Найти в Дзене

Житие по совести в стране под названием РФ.

Житие по совести в России столь же почетно, сколь невыносимо. Невыносимость эта взваливается на плечи каждого новорожденного россиянина уже при выносе из детдома. Ибо "счастливая" матерь, пройдя сквозь тяготы пребывания на сносях, уже "предвкушает" грядущий родительский труд с упоением, регулярно сменяющимся тревогой. Вполне оправданной, нельзя не признать.

Отец семейства, обнимая и целуя привнесшую нового юнита в колесо Сансары супругу, прикидывает в уме насколько невозможно ему будет лавировать между императивами "нужно больше быть дома с семьей" и "нужно зарабатывать больше денег".

Новый, укутанный в массив ткани россиянин ввиду дарованной Богом блажи недопонимания законов мира, способен пока только реагировать на неприветливость среды и на неудовлетворенность базовых потребностей организма. И да, что не день в нашей замечательной стране - так среда всегда объяснит почему она неприветлива именно в этот день рождения. Будь то зимний мороз с вьюгой, или осенняя морось, или летний зной, или порывистый весенний ветер - малыш еще не поймёт, но искренне почувствует простую быль: выбирать, где родиться, не приходится. А ведь неплохо было бы и выбирать, не так ли?

Проходя стадии взросления, новый русский человек научится не только чувствовать, но и понимать. Понимание это со временем сформируется в постулат: невыносимость жития по совести растёт в размерах пропорционально росту молодого организма.

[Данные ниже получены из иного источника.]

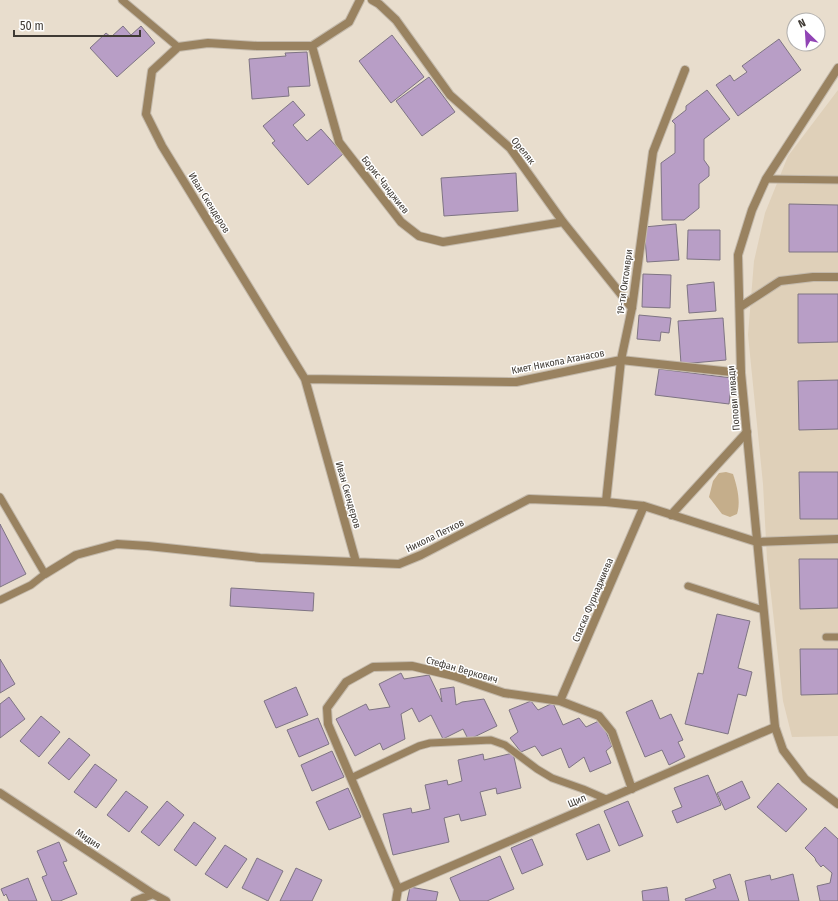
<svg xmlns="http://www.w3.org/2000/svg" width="838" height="901" viewBox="0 0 838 901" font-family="'Fira Sans Condensed',sans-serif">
<rect width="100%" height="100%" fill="#e8ddcd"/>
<path fill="#dfd0b9" d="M838,90V736L792,737L783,701L767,559L763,484L748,335L754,261L765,213L788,156Z"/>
<path fill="#c5ae8b" d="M726,472L733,474C737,486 741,502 737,514L730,517L722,514L709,497L713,481L719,473Z"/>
<path fill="#b89ec6" stroke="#7e7483" d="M123,26L131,35L141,26L155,43L117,77L90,48L106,33L111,37Z
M392,35L424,77L391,103L359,61Z
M779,39L801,70L738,116L716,85L730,75L734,81L747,72L742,66Z
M307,52L310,86L288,87L289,96L252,99L249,59L286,56L285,53Z
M429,77L455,112L422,136L396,101Z
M707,90L730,119L704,139V160L709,167V176L699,184V208L684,220H662L661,163L675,153V124L672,121L686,110V106Z
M293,101L305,115L293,125L307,141L321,129L343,154L308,185L272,143L275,141L263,126Z
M516,173L518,211L444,216L441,178Z
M789,204L838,205V252H789Z
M676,224L679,260L647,262L644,227Z
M688,230H720V260L687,259Z
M643,274L671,275L670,308L642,307Z
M714,282L716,311L689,313L687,285Z
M798,294H838V342L798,343Z
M639,315L671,318L669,333L661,332L660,341L637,339Z
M723,318L726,360L681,364L678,321Z
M659,369L732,378L729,404L655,395Z
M838,380V429L799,430L798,381Z
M799,472H838V519H800Z
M0,524L26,574L0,587Z
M799,559H838V608L800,609Z
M231,588L314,593L313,611L230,606Z
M717,614L750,621L738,668L752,672L746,696L738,694L728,734L685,724L698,673L703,674Z
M800,649H838V694L801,695Z
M0,659L15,684L0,693Z
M401,673L404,679L429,675L442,702L440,689L454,687L456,705L462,702L484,699L497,726L472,738L468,739L463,729L443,739L431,715L419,722L412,708L401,714L405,739L383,750L380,743L355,756L336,719L366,704L369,710L390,707L379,684Z
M296,687L308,715L276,728L264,701Z
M9,697L25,719L0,738V704Z
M652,700L660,719L671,714L683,740L678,742L685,757L669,765L662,750L645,757L626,712Z
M531,701L538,710L553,703L563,725L579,718L586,727L601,720L612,746L606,751L611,763L590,772L584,757L569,768L561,748L542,756L535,746L521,752L510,738L518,732L509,710Z
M41,716L60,732L39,757L20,741Z
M318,718L329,744L299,757L287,730Z
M69,738L90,755L69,780L48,763Z
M332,751L344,777L312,791L301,765Z
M513,753L521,788L497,794L496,788L480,792L486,815L461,821L459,814L444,818L449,842L393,855L383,814L411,808L412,813L430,809L425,785L447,780L448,785L462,781L458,760L483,754L484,760Z
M95,764L117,780L96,808L74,792Z
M708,775L721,805L677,823L672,811L682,807L674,788Z
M742,781L750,798L725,810L717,793Z
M778,783L807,809L786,832L757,807Z
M348,788L361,817L329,830L316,802Z
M126,791L148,807L129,832L107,815Z
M167,801L184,815L159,846L141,832Z
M628,801L643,836L619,846L604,811Z
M194,822L216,838L196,866L174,850Z
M599,824L610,851L587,860L576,834Z
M825,827L838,839V901H820L817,886L830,883L832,873L823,865L821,867L816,861L815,858L805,848Z
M532,839L543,865L522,874L511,848Z
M59,842L67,861L63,862L77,894L60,901H52L42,877L47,875L37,851Z
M225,845L247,859L227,888L205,874Z
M500,856L514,889L487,901H460L450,878Z
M257,858L283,871L268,901L242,888Z
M296,868L322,880L312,901H280Z
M730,874L739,901H686L685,899L716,888L713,880Z
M793,874L799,901H749L745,881L770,875L771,880Z
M28,878L37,901H9L6,894L4,896L1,889Z
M410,887L438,892L436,901H407Z
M667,887L669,901H643L642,891Z"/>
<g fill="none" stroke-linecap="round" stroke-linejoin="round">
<g stroke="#c3b9ab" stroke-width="9">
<path id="service" d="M122,0L178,47
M766,179L838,180
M0,497L45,574L31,585L0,600
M688,586L763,610
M826,637H838
M351,778L419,746L430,743L491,740L505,745L537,769L552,778L583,789L606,799"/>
</g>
<g stroke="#c3b9ab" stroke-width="10">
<path id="minor" d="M372,0L379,4L396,20L450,95L510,148L563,222L632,308
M312,46L339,142L401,222L419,236L443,242L563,222
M740,307L780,281L813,277H838
M305,379L516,382L621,360L741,373
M606,502L621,360L632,308L653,152L685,70
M671,515L747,432
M356,562L305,379L162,146L146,114L152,71L178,47L208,43L257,46H312L349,22L360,0
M45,574L76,555L117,544L148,546L260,558L399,564L421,555L529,499L606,502L644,506L757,542L838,539
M560,701L644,506
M0,793L153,894L166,901
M398,889L328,724L327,708L346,682L373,667L412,666L454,676L504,693L560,701L599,716L612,732L632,789
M135,901L153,894
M396,901L398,889L775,727"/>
</g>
<g stroke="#c3b9ab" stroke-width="10">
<path id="tertiary" d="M838,68L766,179L752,210L738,255L741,373L775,727L783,750L805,779L838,804"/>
</g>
<use href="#service" stroke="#998260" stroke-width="7"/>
<use href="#minor" stroke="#998260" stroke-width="8"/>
<use href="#tertiary" stroke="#998260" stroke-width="8"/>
</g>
<g text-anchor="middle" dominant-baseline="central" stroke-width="3" stroke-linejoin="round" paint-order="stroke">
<g font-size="10" fill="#3f3a34" stroke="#fff">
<text transform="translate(523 151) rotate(51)">Ореляк</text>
<text transform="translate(385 185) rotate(52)">Борис Чанджиев</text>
<text transform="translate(209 203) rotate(58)">Иван Скендеров</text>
<text transform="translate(625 282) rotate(-82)">19-ти Октомври</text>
<text transform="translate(558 362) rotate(-11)">Кмет Никола Атанасов</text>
<text transform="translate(734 398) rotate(-95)">Попови ливади</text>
<text transform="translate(348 495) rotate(74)">Иван Скендеров</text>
<text transform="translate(435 536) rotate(-26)">Никола Петков</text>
<text transform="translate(593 600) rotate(-67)">Спаска Фурнаджиева</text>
<text transform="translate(462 670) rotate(16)">Стефан Веркович</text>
<text transform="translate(577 801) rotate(-23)">Щип</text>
<text transform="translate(88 839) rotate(34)">Мидия</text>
</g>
</g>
<g transform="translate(806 32) rotate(335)"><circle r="19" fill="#ffffff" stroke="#b2b0ae"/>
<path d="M0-3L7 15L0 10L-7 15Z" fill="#9144b5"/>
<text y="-6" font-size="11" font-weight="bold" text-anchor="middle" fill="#3f3a34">N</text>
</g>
<path d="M14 30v6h126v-6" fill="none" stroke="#3f3a34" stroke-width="2"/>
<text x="20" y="30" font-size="12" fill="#3f3a34" stroke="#ffffff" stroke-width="3" paint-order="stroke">50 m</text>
</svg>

А вот далее и зарыта собака, которую любил поп, пока она не съела кусок мяса. Созрев в юношу бледного со взором горящим, и, прекратив расти в теле, молодой россиянин углядит наконец язвительно ухмыляющийся оскал невыносимости - она законам человеческого метаболизма неподвластна. И будет расти и пухнуть вплоть до момента, когда колени россиянина не изотрутся в кальциевую муку, и не рухнут под грузом разросшегося до поросячьего визга голема, сотканного из ткани экзистенциальных мук отдельно взятого мученика.

Почетная сторона, впрочем, сокрыта за пеленой метафизических грёз. Где-то там, на божьем суде, апостолы Христовы обязательно запишут в свои стенограммы, что страдалец-то русским был человеком. А значит с ним Бог. Но с ним ли Бог, или "Бог с ним", это уже вышестоящая небесная канцелярия ответит. Сверит на весах добродетели груз совестливости с грузом накопленной невыносимости. На том и будет решена загробная судьба страдальца.

Впрочем, будет грехом супротив истины заявитть, что, топча грешную землю в режиме 8-17 5/2, усомнение в справедливости суда небесного - поступок бессовестный и нечестивый. Зрелый человек на пайке из догм жить не должен, да и не сможет скорее всего. Оттого и трещит порой по швам эгрегор русской совести, и раскидываются щупальца индивидуальных невыносимостей, сплетаются и порождают спорадический коллективный психоз, проезжающий по отечественной истории гусеницами пожинающего души комбайна.

И приходит в момент очередной жатвы ступор в головы жителей по совести. Первичный порыв просит встать в стороне от жатвы, дабы руки в крови соотечественников не пачкать. Но, постояв в стороне, накопив на плечах непропорционально большой груз невыносимости для своих лет, той самой, что запахом крови питается словно голодный хряк комбикормом, неизменно придет сомнение в том, что стоять в стороне - дело чистое. И понесутся словно кометы из облака Оорта к Солнцу все непричастные к жатве. Кто на комбайн, кто под комбайн - там уж кого куда народная давка в очереди на распределение выдавит.

И встанут на поле из костей администраторы комбайна, и ужаснутся деяниям своим, и поставят памятник Данко(в этот раз где-нибудь поближе к Москве, чтобы не украли), и назовут Дворцовую площадь площадью Урицкого, и скажут, что вынесли урок. Скажут, что любить Россию можно только "по-Достоевски". С юношеским протестом, со зрелым смирением и со старческой гордостью. Гордостью за руины и промышленные моногорода, гордостью за Юру Гагарина и за высушенный Арал. И будут правы и неправы одновременно. Ибо не пройдёт и полувека, как жатва повторится.

Но пока последний носитель этой самой искренней русской совести будет выхаркивать смолу из легких и будет бегать серая кровь по его венам, движимая зачерствевшим, но парадоксально алым сердцем, весь "прогрессивный" мир будет смотреть на этот "данс Макабр", и в который раз пытаться обозначить логику процесса в рамках очередных модных концепций континентальной философии. Зачем - одному наверняка общему для всех Богу только лишь известно.